• Work instruction
Drop every image and restate the entries below word for word.
START Data extracts
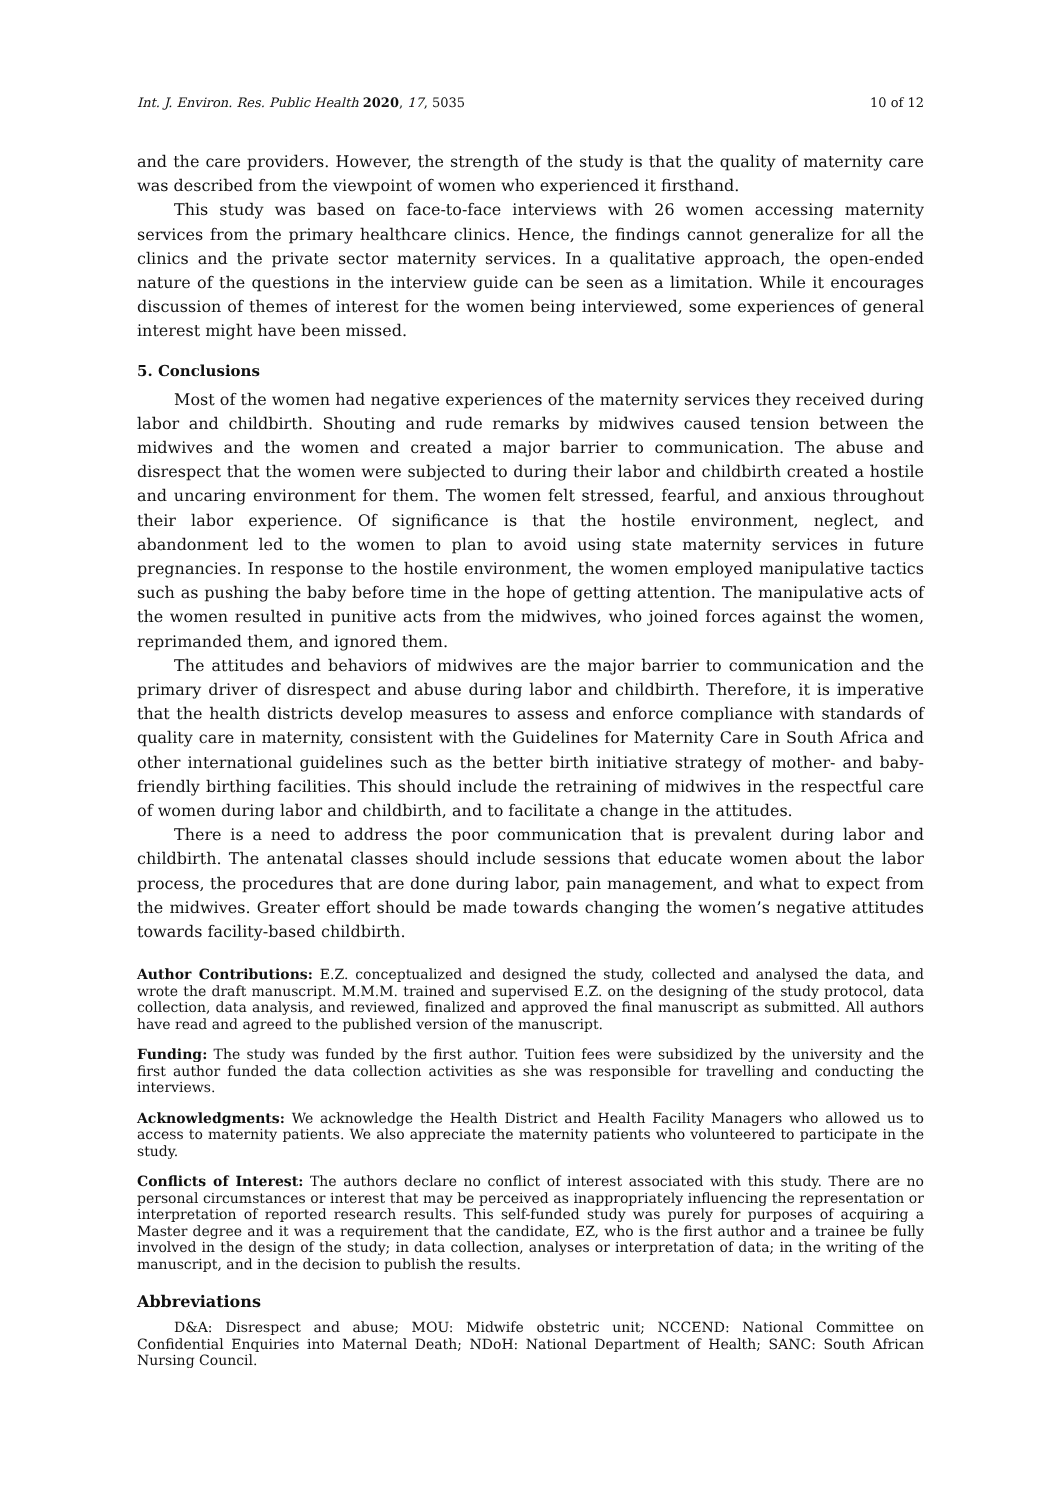Int. J. Environ. Res. Public Health 2020, 17, 5035 10 of 12
and the care providers. However, the strength of the study is that the quality of maternity care was described from the viewpoint of women who experienced it firsthand.
This study was based on face-to-face interviews with 26 women accessing maternity services from the primary healthcare clinics. Hence, the findings cannot generalize for all the clinics and the private sector maternity services. In a qualitative approach, the open-ended nature of the questions in the interview guide can be seen as a limitation. While it encourages discussion of themes of interest for the women being interviewed, some experiences of general interest might have been missed.
5. Conclusions
Most of the women had negative experiences of the maternity services they received during labor and childbirth. Shouting and rude remarks by midwives caused tension between the midwives and the women and created a major barrier to communication. The abuse and disrespect that the women were subjected to during their labor and childbirth created a hostile and uncaring environment for them. The women felt stressed, fearful, and anxious throughout their labor experience. Of significance is that the hostile environment, neglect, and abandonment led to the women to plan to avoid using state maternity services in future pregnancies. In response to the hostile environment, the women employed manipulative tactics such as pushing the baby before time in the hope of getting attention. The manipulative acts of the women resulted in punitive acts from the midwives, who joined forces against the women, reprimanded them, and ignored them.
The attitudes and behaviors of midwives are the major barrier to communication and the primary driver of disrespect and abuse during labor and childbirth. Therefore, it is imperative that the health districts develop measures to assess and enforce compliance with standards of quality care in maternity, consistent with the Guidelines for Maternity Care in South Africa and other international guidelines such as the better birth initiative strategy of mother- and baby-friendly birthing facilities. This should include the retraining of midwives in the respectful care of women during labor and childbirth, and to facilitate a change in the attitudes.
There is a need to address the poor communication that is prevalent during labor and childbirth. The antenatal classes should include sessions that educate women about the labor process, the procedures that are done during labor, pain management, and what to expect from the midwives. Greater effort should be made towards changing the women’s negative attitudes towards facility-based childbirth.
Author Contributions: E.Z. conceptualized and designed the study, collected and analysed the data, and wrote the draft manuscript. M.M.M. trained and supervised E.Z. on the designing of the study protocol, data collection, data analysis, and reviewed, finalized and approved the final manuscript as submitted. All authors have read and agreed to the published version of the manuscript.
Funding: The study was funded by the first author. Tuition fees were subsidized by the university and the first author funded the data collection activities as she was responsible for travelling and conducting the interviews.
Acknowledgments: We acknowledge the Health District and Health Facility Managers who allowed us to access to maternity patients. We also appreciate the maternity patients who volunteered to participate in the study.
Conflicts of Interest: The authors declare no conflict of interest associated with this study. There are no personal circumstances or interest that may be perceived as inappropriately influencing the representation or interpretation of reported research results. This self-funded study was purely for purposes of acquiring a Master degree and it was a requirement that the candidate, EZ, who is the first author and a trainee be fully involved in the design of the study; in data collection, analyses or interpretation of data; in the writing of the manuscript, and in the decision to publish the results.
Abbreviations
D&A: Disrespect and abuse; MOU: Midwife obstetric unit; NCCEND: National Committee on Confidential Enquiries into Maternal Death; NDoH: National Department of Health; SANC: South African Nursing Council.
END Data extracts
• Answer box
Int. J. Environ. Res. Public Health 2020, 17, 5035 10 of 12
and the care providers. However, the strength of the study is that the quality of maternity care was described from the viewpoint of women who experienced it firsthand.
This study was based on face-to-face interviews with 26 women accessing maternity services from the primary healthcare clinics. Hence, the findings cannot generalize for all the clinics and the private sector maternity services. In a qualitative approach, the open-ended nature of the questions in the interview guide can be seen as a limitation. While it encourages discussion of themes of interest for the women being interviewed, some experiences of general interest might have been missed.
5. Conclusions
Most of the women had negative experiences of the maternity services they received during labor and childbirth. Shouting and rude remarks by midwives caused tension between the midwives and the women and created a major barrier to communication. The abuse and disrespect that the women were subjected to during their labor and childbirth created a hostile and uncaring environment for them. The women felt stressed, fearful, and anxious throughout their labor experience. Of significance is that the hostile environment, neglect, and abandonment led to the women to plan to avoid using state maternity services in future pregnancies. In response to the hostile environment, the women employed manipulative tactics such as pushing the baby before time in the hope of getting attention. The manipulative acts of the women resulted in punitive acts from the midwives, who joined forces against the women, reprimanded them, and ignored them.
The attitudes and behaviors of midwives are the major barrier to communication and the primary driver of disrespect and abuse during labor and childbirth. Therefore, it is imperative that the health districts develop measures to assess and enforce compliance with standards of quality care in maternity, consistent with the Guidelines for Maternity Care in South Africa and other international guidelines such as the better birth initiative strategy of mother- and baby-friendly birthing facilities. This should include the retraining of midwives in the respectful care of women during labor and childbirth, and to facilitate a change in the attitudes.
There is a need to address the poor communication that is prevalent during labor and childbirth. The antenatal classes should include sessions that educate women about the labor process, the procedures that are done during labor, pain management, and what to expect from the midwives. Greater effort should be made towards changing the women’s negative attitudes towards facility-based childbirth.
Author Contributions: E.Z. conceptualized and designed the study, collected and analysed the data, and wrote the draft manuscript. M.M.M. trained and supervised E.Z. on the designing of the study protocol, data collection, data analysis, and reviewed, finalized and approved the final manuscript as submitted. All authors have read and agreed to the published version of the manuscript.
Funding: The study was funded by the first author. Tuition fees were subsidized by the university and the first author funded the data collection activities as she was responsible for travelling and conducting the interviews.
Acknowledgments: We acknowledge the Health District and Health Facility Managers who allowed us to access to maternity patients. We also appreciate the maternity patients who volunteered to participate in the study.
Conflicts of Interest: The authors declare no conflict of interest associated with this study. There are no personal circumstances or interest that may be perceived as inappropriately influencing the representation or interpretation of reported research results. This self-funded study was purely for purposes of acquiring a Master degree and it was a requirement that the candidate, EZ, who is the first author and a trainee be fully involved in the design of the study; in data collection, analyses or interpretation of data; in the writing of the manuscript, and in the decision to publish the results.
Abbreviations
D&A: Disrespect and abuse; MOU: Midwife obstetric unit; NCCEND: National Committee on Confidential Enquiries into Maternal Death; NDoH: National Department of Health; SANC: South African Nursing Council.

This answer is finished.